• **Work order**
Output only the lines of the entries that follow, starting at the one with "with DAB IHC" and running down to the one with "staining of benign", both included and unchanged.

== Supplied material

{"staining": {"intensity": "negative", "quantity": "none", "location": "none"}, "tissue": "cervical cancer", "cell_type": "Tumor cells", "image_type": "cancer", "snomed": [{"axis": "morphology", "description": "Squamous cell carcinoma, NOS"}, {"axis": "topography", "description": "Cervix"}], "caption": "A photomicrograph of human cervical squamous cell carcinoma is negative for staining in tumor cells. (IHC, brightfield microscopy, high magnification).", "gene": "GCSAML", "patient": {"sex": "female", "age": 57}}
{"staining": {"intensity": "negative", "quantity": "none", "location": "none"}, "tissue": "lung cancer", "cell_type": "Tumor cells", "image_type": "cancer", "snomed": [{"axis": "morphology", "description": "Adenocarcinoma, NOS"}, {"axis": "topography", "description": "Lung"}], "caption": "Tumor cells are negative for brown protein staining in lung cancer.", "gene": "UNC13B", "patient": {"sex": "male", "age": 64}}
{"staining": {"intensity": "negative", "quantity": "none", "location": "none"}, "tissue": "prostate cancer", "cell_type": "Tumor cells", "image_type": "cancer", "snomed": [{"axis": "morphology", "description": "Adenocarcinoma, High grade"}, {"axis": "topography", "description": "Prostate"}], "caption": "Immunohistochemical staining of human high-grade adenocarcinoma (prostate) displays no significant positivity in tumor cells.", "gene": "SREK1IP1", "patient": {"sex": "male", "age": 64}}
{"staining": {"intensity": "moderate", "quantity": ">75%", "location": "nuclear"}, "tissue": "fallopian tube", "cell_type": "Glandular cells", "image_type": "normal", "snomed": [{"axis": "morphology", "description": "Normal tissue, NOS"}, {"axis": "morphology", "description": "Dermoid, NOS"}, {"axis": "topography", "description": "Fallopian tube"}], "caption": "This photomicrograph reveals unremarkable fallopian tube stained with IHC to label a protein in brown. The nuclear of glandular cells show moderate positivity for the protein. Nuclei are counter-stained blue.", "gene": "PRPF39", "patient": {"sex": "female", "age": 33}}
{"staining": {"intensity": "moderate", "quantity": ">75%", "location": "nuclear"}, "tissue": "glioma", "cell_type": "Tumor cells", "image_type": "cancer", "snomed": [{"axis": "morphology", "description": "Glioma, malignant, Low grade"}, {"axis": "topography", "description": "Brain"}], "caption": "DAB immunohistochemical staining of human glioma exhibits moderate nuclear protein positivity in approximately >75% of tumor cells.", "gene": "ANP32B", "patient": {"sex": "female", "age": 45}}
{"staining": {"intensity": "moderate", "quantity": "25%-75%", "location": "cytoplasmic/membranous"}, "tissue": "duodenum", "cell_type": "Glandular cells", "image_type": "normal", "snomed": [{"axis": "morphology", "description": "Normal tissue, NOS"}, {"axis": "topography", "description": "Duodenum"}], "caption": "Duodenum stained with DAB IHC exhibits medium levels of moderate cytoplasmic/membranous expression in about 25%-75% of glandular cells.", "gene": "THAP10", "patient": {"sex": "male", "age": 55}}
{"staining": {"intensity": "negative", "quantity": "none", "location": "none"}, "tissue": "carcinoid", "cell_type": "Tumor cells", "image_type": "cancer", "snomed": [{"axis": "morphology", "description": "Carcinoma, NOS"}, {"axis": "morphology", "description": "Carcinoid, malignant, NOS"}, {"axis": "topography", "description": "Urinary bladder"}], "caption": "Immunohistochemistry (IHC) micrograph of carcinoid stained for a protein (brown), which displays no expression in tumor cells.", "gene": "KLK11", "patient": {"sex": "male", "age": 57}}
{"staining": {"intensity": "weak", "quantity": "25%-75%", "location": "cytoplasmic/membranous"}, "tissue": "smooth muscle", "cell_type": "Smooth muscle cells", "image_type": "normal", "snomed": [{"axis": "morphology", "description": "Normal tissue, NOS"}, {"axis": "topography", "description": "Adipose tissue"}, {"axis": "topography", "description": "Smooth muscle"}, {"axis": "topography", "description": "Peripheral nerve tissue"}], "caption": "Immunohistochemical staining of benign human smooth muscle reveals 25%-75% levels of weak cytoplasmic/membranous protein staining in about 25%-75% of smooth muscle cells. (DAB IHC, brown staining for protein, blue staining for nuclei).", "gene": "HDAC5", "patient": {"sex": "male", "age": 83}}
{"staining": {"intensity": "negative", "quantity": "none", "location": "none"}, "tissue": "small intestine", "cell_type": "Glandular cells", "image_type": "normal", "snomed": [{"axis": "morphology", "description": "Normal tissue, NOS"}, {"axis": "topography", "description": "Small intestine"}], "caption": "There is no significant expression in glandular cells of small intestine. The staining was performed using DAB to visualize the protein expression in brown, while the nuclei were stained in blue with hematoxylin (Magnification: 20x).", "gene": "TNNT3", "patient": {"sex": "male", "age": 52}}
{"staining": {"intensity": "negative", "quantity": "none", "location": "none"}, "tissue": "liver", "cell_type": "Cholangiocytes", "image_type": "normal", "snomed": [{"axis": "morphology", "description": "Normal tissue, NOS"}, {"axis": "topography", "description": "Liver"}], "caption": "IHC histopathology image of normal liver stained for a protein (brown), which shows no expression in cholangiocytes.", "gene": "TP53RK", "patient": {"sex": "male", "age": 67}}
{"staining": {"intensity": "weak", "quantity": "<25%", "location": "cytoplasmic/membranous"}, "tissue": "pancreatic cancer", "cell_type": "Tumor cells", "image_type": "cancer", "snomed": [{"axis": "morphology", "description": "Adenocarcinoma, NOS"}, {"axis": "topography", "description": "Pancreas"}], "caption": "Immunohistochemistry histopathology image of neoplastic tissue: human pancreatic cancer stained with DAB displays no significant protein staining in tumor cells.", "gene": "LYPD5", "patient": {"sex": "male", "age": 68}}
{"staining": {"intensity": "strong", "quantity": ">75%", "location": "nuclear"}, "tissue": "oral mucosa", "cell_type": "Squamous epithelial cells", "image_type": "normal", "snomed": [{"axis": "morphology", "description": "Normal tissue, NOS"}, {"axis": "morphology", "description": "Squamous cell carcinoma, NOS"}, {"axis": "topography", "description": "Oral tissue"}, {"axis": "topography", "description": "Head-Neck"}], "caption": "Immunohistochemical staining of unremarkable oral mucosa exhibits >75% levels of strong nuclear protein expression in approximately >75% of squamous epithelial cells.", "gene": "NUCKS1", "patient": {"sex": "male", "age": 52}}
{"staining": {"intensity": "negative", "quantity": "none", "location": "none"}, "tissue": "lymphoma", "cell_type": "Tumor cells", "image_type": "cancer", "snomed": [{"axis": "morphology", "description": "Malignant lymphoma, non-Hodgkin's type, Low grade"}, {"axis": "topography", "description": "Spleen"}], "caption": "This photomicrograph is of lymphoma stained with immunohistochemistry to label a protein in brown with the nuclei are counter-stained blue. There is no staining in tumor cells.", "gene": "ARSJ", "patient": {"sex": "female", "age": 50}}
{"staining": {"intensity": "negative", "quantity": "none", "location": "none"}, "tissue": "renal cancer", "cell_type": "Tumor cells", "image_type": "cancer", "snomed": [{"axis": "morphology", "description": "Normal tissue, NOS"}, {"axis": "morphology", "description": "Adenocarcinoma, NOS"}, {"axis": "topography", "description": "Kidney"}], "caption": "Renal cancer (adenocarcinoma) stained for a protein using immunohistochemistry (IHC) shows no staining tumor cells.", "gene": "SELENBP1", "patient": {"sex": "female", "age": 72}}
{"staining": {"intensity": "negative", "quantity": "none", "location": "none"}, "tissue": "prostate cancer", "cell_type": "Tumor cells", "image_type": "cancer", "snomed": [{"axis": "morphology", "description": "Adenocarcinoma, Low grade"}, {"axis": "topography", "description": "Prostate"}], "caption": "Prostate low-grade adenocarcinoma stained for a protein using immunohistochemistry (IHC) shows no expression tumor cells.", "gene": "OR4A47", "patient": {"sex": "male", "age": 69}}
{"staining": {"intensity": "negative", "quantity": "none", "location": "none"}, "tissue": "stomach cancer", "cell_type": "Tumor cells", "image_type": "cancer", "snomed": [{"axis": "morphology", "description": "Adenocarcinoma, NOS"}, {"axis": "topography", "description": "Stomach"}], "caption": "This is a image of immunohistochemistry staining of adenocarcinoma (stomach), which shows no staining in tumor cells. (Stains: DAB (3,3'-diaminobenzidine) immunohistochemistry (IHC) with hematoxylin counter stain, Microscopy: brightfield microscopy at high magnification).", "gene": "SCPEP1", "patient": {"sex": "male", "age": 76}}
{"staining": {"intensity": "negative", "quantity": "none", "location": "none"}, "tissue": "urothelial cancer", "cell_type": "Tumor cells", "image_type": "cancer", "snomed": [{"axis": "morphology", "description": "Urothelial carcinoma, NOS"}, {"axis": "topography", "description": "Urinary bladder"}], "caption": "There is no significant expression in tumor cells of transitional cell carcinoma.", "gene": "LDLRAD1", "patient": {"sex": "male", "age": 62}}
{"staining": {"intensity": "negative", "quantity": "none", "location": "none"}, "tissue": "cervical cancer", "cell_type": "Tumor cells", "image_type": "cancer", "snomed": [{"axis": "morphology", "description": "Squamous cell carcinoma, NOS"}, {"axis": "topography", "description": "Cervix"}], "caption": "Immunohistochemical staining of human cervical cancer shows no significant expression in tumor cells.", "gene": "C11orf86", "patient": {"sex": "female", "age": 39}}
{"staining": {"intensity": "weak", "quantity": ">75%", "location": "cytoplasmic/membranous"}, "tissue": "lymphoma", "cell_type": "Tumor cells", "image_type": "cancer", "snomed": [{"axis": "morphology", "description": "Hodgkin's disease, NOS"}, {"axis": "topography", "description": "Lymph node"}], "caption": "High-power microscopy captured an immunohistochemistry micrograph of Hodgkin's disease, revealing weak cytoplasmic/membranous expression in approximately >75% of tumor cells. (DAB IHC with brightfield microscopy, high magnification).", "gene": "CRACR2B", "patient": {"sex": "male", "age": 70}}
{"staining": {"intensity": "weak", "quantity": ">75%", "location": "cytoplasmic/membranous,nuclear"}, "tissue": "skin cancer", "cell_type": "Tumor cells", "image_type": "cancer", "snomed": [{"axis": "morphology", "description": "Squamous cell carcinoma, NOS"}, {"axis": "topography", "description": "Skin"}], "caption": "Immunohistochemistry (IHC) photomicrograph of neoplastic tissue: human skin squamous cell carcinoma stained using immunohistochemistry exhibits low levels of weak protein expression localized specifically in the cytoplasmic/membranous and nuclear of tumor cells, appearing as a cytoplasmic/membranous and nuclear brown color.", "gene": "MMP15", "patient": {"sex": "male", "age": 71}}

====

• **Result**
{"staining": {"intensity": "moderate", "quantity": "25%-75%", "location": "cytoplasmic/membranous"}, "tissue": "duodenum", "cell_type": "Glandular cells", "image_type": "normal", "snomed": [{"axis": "morphology", "description": "Normal tissue, NOS"}, {"axis": "topography", "description": "Duodenum"}], "caption": "Duodenum stained with DAB IHC exhibits medium levels of moderate cytoplasmic/membranous expression in about 25%-75% of glandular cells.", "gene": "THAP10", "patient": {"sex": "male", "age": 55}}
{"staining": {"intensity": "negative", "quantity": "none", "location": "none"}, "tissue": "carcinoid", "cell_type": "Tumor cells", "image_type": "cancer", "snomed": [{"axis": "morphology", "description": "Carcinoma, NOS"}, {"axis": "morphology", "description": "Carcinoid, malignant, NOS"}, {"axis": "topography", "description": "Urinary bladder"}], "caption": "Immunohistochemistry (IHC) micrograph of carcinoid stained for a protein (brown), which displays no expression in tumor cells.", "gene": "KLK11", "patient": {"sex": "male", "age": 57}}
{"staining": {"intensity": "weak", "quantity": "25%-75%", "location": "cytoplasmic/membranous"}, "tissue": "smooth muscle", "cell_type": "Smooth muscle cells", "image_type": "normal", "snomed": [{"axis": "morphology", "description": "Normal tissue, NOS"}, {"axis": "topography", "description": "Adipose tissue"}, {"axis": "topography", "description": "Smooth muscle"}, {"axis": "topography", "description": "Peripheral nerve tissue"}], "caption": "Immunohistochemical staining of benign human smooth muscle reveals 25%-75% levels of weak cytoplasmic/membranous protein staining in about 25%-75% of smooth muscle cells. (DAB IHC, brown staining for protein, blue staining for nuclei).", "gene": "HDAC5", "patient": {"sex": "male", "age": 83}}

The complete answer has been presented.